From 1963 until 1972, Lorne Green of Bonanza fame was the host who covered NBC’s coverage of the annual parade. It’s also been hosted in subsequent years by Betty White, David Hartman, and Karen Grassle. The Tonight Show’s Ed McMahon served as the street host in the meantime before becoming the main host from 1977 until 1981. After him, it was NBC-appointed hosts from its Today news program. Since 1979, NBC’s coverage of Macy’s Thanksgiving Day Parade has earned nine Emmy Awards for its outstanding achievement in special event coverage.
As for CBS’s involvement as a broadcaster, Macy’s Thanksgiving Day Parade was part of its All-American Thanksgiving Day Parade footage that featured a collection of parades that were held across North America. This continued until 2004 when CBS chose to focus strictly on Macy’s annual parade. However, in order to avoid legal issues, they won’t mention them by name.

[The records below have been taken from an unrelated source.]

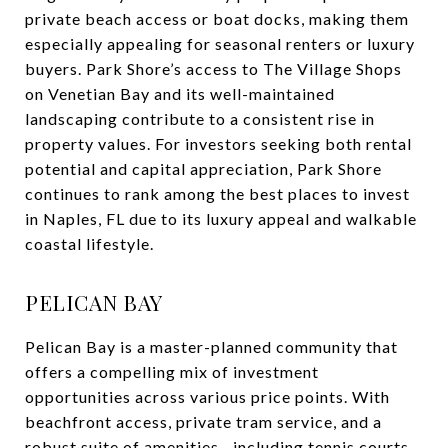
private beach access or boat docks, making them
especially appealing for seasonal renters or luxury
buyers. Park Shore’s access to The Village Shops
on Venetian Bay and its well-maintained
landscaping contribute to a consistent rise in
property values. For investors seeking both rental
potential and capital appreciation, Park Shore
continues to rank among the best places to invest
in Naples, FL due to its luxury appeal and walkable
coastal lifestyle.
PELICAN BAY
Pelican Bay is a master-planned community that
offers a compelling mix of investment
opportunities across various price points. With
beachfront access, private tram service, and a
robust suite of amenities—including tennis courts,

Adding to the televised coverage, Verizon had a virtual reality live telecast of the parade that ran from 2016 until 2019. With minimal commentary, the footage was available for viewing on YouTube. In 2020, there was Verizon’s simulcast of the event that would become the first time Macy’s parade was broadcast internationally.
Macy’s and COVID-19
With the COVID-19 pandemic still causing issues, the 2020 Macy’s Thanksgiving Day parade continued as an event that was accessible by televised broadcast only. Because of the social distancing enforcement, as well as other issues, there were far fewer participants who took part in the parade. Even the balloons that year found themselves tied to a specially rigged anchor of five vehicles instead of them being carried by handlers.
Starting in 2002, Macy’s Studios has partnered up with NBCUniversal’s Universal Orlando Resort. This is where the balloons and floats from New York City arrive at this Florida-based theme park each holiday season. Macy’s Holiday Parade carried a daily performance that included a Santa Claus float. In 2017, it was renamed Universal’s Holiday Parade Featuring Macy’s.
When the COVID-19 pandemic hit in 2020, the parade did not run. As an alternative, the walkthrough of Universal’s Holiday Experience Featuring Macy’s Balloons took its place. It still displayed the collection of floats and balloons that would otherwise be seen in a normal parade. In 2021, there was some normalcy that was returned to the parade as over two million spectators lined up the streets to watch an event that had 6,500 participants in it.
Macy’s Thanksgiving Day Parade remains one of the shining beacons that put New York City in the spotlight for the impressionable city it is. No matter what goes on, nothing beats a good parade to lift people’s moods. It’s the one thing children of all ages enjoy. In a parade, there’s something for everyone, just like in Macy’s Department Store.